Let \(p(x,y) \propto 1\), \(0 < y < x <1\), this defines uniform probability over a triangle5. Find \(p(x|y)\) and \(p(y|x)\). Are \(x\) and \(y\) independent?
Suppose we define the joint probability density by \[p(x,y) \propto \frac{1}{(x+y)^2}, \quad x>0, \, y>0.\] Find \(p(x)\), \(p(y)\), \(p(x|y)\). Is there anything unusual about \(p(x)\), etc?
Suppose \(x\) is discrete and \(y\) is continuous with \[p(x,y) \propto \frac{1}{x}, \quad x=1,2; \, 0<y<x.\] Find \(p(x)\) and \(p(y)\), \(p(x|y)\) and \(p(y|x)\) properly normalised.
The triangle with vertices \((0,0), (1,0), (1,1)\)↩︎
Practical questions
Question 6
Students are asked to repeat an online test until they obtain a pass mark. The number of times, \(y\), the test is repeated by a given student is recorded. Suppose the distribution of \(y\) for a given student is given by the geometric distribution \[p(y~|~\theta)= (1-\theta)^{y-1} \theta, \quad \quad y=1,2,\ldots \] for \(0 < \theta < 1\). Suppose independent data \(y_1,\ldots,y_n\) (results from similar tests with the same value of \(\theta\)) are available.
If the prior for \(\theta\) is taken as \(\text{Beta}(\alpha,\beta)\) determine the posterior distribution of \(\theta\) as a Beta distribution.

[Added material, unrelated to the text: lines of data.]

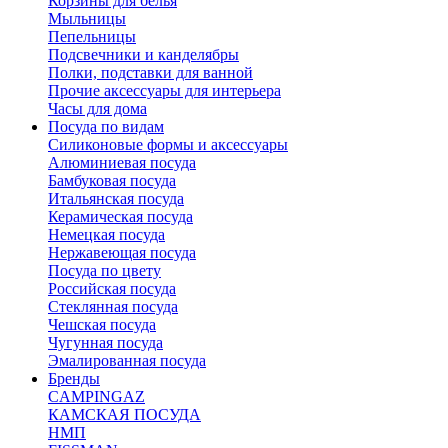
Корзины для белья
Мыльницы
Пепельницы
Подсвечники и канделябры
Полки, подставки для ванной
Прочие аксессуары для интерьера
Часы для дома
Посуда по видам
Cиликоновые формы и аксессуары
Алюминиевая посуда
Бамбуковая посуда
Итальянская посуда
Керамическая посуда
Немецкая посуда
Нержавеющая посуда
Посуда по цвету
Российская посуда
Стеклянная посуда
Чешская посуда
Чугунная посуда
Эмалированная посуда
Бренды
CAMPINGAZ
КАМСКАЯ ПОСУДА
НМП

Plot the posterior distribution in (a) for \(n=10\) tests and \(\sum_j {y_j} = 12\) for \(\alpha = 0.1, 1, 8, 20\) and \(\beta = 0.1, 1, 8, 20\). What part of your model are you changing when you vary \(\alpha\) and \(\beta\)?
Repeat (b) with \(n=5\) tests and \(\sum_j {y_j} = 6\). Explain why the posterior distributions change, even though the mean number of times a test is repeated remains the same.